Directive
Reproduce the listing word for word, from its first line through the line containing "Pencurian bisa terjadi", including both of those lines.

Record extracts

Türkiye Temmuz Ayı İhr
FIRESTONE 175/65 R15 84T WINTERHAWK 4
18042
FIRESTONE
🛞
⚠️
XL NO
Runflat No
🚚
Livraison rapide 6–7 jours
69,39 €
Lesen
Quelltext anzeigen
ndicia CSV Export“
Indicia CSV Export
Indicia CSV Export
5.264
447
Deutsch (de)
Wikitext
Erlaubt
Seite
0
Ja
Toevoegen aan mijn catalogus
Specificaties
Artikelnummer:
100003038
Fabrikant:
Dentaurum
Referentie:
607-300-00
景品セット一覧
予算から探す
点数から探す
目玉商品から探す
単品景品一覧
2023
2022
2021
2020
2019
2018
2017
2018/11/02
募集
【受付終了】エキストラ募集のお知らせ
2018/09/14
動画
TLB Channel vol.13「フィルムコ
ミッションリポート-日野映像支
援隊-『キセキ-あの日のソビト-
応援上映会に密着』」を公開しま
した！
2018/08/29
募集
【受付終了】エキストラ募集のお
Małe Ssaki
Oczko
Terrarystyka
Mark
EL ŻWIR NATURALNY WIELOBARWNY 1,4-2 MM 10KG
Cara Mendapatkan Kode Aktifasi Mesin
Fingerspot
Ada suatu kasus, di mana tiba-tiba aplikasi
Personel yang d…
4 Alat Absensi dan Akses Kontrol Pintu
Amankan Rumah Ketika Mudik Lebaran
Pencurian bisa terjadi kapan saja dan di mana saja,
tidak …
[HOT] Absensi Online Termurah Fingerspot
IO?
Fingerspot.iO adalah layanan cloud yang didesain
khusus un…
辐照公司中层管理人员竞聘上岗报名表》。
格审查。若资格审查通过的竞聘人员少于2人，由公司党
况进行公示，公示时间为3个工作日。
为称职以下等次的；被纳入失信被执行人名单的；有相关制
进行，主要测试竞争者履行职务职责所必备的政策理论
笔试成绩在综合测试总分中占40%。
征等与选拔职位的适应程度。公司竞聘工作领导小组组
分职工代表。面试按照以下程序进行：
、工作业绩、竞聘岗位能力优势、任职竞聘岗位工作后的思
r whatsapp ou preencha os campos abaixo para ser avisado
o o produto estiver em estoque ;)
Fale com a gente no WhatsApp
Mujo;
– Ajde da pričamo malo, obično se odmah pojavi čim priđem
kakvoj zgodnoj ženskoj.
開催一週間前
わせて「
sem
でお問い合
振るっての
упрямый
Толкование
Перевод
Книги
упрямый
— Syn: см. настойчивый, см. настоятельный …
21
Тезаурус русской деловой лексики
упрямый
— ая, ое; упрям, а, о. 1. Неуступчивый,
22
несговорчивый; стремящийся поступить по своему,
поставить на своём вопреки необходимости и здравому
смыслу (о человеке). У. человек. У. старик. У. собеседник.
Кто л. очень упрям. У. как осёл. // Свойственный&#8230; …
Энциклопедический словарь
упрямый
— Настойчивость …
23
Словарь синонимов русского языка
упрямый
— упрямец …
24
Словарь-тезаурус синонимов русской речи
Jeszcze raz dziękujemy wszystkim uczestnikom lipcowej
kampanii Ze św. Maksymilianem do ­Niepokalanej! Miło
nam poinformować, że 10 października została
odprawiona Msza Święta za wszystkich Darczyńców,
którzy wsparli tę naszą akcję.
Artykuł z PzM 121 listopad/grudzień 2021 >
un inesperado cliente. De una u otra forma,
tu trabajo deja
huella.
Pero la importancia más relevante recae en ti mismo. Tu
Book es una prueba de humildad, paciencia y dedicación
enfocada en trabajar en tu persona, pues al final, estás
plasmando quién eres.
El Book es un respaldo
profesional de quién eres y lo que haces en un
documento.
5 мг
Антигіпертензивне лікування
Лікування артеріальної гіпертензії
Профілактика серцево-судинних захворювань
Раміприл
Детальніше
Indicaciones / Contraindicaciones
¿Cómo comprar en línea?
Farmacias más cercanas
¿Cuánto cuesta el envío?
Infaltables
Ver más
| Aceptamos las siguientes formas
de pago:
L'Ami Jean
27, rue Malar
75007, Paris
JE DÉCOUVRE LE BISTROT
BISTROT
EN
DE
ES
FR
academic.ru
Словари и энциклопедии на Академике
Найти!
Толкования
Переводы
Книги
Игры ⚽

Result for this task
Türkiye Temmuz Ayı İhr
FIRESTONE 175/65 R15 84T WINTERHAWK 4
18042
FIRESTONE
🛞
⚠️
XL NO
Runflat No
🚚
Livraison rapide 6–7 jours
69,39 €
Lesen
Quelltext anzeigen
ndicia CSV Export“
Indicia CSV Export
Indicia CSV Export
5.264
447
Deutsch (de)
Wikitext
Erlaubt
Seite
0
Ja
Toevoegen aan mijn catalogus
Specificaties
Artikelnummer:
100003038
Fabrikant:
Dentaurum
Referentie:
607-300-00
景品セット一覧
予算から探す
点数から探す
目玉商品から探す
単品景品一覧
2023
2022
2021
2020
2019
2018
2017
2018/11/02
募集
【受付終了】エキストラ募集のお知らせ
2018/09/14
動画
TLB Channel vol.13「フィルムコ
ミッションリポート-日野映像支
援隊-『キセキ-あの日のソビト-
応援上映会に密着』」を公開しま
した！
2018/08/29
募集
【受付終了】エキストラ募集のお
Małe Ssaki
Oczko
Terrarystyka
Mark
EL ŻWIR NATURALNY WIELOBARWNY 1,4-2 MM 10KG
Cara Mendapatkan Kode Aktifasi Mesin
Fingerspot
Ada suatu kasus, di mana tiba-tiba aplikasi
Personel yang d…
4 Alat Absensi dan Akses Kontrol Pintu
Amankan Rumah Ketika Mudik Lebaran
Pencurian bisa terjadi kapan saja dan di mana saja,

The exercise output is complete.